C.-O. Verseau professeur agrégé de philosophie

L'ombre, un corps-lumière

Chaque être humain est un "Je", une "personne", un "sujet". 

L'étonnement de chacun face au fait qu'il est un sujet se remarque à un autre fait, qui est la conséquence du premier : parce qu'il est lui-même "sujet", un être humain voudrait peupler le monde d'autres sujets, d'autres personnes ou plutôt personnages, qu'il fera être, qu'il fera parler - et, parfois même, lui parler. 

Nous avons autour de nous, "avec" nous, à l'intérieur même de nos maisons (domus en latin), nos propres animaux domestiques. Nous les appelons, nous les nommons, souvent nous leur parlons. Nous prétendons qu'ils nous écoutent et nous espérons qu'ils nous comprennent.

Nous pouvons aussi avoir sous nos yeux et dans nos mains des marionnettes, des figurines, objets-personnages fabriqués par l'art des hommes.

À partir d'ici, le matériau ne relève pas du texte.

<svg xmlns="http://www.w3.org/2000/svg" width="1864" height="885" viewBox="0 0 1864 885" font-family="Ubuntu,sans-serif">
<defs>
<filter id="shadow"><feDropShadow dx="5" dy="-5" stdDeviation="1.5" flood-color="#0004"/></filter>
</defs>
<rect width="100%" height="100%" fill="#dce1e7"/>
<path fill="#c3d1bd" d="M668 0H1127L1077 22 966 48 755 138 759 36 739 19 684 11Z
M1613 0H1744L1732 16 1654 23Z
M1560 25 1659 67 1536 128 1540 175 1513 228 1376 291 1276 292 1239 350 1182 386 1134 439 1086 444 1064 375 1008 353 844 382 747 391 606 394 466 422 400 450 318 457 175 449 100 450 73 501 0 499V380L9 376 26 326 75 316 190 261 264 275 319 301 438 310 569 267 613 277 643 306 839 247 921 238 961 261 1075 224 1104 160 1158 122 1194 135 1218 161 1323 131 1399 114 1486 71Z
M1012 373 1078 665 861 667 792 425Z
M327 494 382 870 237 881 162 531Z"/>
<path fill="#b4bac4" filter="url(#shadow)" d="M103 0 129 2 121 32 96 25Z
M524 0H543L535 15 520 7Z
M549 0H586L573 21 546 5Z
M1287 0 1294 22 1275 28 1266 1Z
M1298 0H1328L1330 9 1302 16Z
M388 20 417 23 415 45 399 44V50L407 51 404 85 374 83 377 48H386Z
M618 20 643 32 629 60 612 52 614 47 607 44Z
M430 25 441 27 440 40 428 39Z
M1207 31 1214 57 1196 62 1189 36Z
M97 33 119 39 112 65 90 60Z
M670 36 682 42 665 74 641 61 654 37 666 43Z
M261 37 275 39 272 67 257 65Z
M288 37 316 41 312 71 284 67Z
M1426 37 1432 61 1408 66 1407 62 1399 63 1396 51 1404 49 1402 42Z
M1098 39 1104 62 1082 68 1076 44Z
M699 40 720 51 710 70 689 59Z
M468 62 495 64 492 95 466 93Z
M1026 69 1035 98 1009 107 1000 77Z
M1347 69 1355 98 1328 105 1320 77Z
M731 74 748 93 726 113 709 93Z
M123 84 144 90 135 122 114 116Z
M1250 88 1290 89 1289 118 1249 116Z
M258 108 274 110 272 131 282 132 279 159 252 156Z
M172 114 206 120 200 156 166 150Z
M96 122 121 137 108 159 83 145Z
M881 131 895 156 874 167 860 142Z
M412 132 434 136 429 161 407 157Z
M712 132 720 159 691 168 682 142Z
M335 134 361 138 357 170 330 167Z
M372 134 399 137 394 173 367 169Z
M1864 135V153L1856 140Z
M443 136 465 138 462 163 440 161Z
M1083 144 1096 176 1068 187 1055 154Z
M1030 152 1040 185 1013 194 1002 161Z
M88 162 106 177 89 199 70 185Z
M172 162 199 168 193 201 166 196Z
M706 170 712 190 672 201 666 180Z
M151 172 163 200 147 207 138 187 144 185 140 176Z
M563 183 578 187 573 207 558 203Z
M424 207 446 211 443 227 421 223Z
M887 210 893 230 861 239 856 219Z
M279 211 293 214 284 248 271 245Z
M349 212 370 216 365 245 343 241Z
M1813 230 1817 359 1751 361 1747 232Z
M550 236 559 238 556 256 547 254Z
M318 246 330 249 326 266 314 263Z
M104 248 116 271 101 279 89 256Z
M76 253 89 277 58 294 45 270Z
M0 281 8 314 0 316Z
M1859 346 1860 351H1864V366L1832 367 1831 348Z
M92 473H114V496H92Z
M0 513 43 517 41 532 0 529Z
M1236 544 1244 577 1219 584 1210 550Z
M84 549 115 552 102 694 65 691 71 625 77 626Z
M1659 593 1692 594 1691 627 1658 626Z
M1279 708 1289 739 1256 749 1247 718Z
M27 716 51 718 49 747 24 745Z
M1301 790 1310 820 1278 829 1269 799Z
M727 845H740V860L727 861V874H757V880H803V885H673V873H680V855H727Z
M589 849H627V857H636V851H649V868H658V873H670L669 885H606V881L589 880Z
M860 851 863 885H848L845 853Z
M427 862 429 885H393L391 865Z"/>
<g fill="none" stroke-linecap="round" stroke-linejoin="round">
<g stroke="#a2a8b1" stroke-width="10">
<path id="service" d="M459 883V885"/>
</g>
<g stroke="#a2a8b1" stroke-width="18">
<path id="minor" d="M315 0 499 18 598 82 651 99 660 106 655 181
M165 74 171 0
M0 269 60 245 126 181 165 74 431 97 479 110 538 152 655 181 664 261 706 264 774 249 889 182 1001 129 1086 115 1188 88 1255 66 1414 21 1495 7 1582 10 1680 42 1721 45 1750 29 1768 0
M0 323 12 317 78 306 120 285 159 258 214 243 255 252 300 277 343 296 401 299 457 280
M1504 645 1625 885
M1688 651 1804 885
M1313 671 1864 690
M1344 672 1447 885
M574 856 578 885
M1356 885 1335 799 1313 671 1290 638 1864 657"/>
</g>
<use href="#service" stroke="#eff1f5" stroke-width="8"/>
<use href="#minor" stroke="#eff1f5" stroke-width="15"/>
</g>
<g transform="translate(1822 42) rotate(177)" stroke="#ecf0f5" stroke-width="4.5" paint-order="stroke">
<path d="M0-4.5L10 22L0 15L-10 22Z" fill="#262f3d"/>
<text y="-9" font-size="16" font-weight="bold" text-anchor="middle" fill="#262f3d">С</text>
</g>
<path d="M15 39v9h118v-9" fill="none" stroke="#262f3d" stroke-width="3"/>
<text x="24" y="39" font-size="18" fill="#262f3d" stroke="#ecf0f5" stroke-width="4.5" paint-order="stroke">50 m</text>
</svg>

Mais, avant tout objet fabriqué, nous avons déjà devant nous notre propre ombre, celle que nous projetons involontairement, avec laquelle nous pouvons cependant décider de jouer, avec laquelle nous pouvons entrer dans une sorte de dialogue, comme si elle devenait un personnage et un interlocuteur. 

L'artiste peut fabriquer des objets à l'image de l'homme, mais il peut aussi fabriquer des ombres.

L'artiste peut même fabriquer des ombres humaines, des ombres-sujets, à partir de l'ombre des choses. Et pourtant les choses ne sont ni vivantes ni pensantes ... ni elles-mêmes, ni leurs ombres!

Ici l'artiste est une artiste, une réalisatrice : Michèle Lemieux.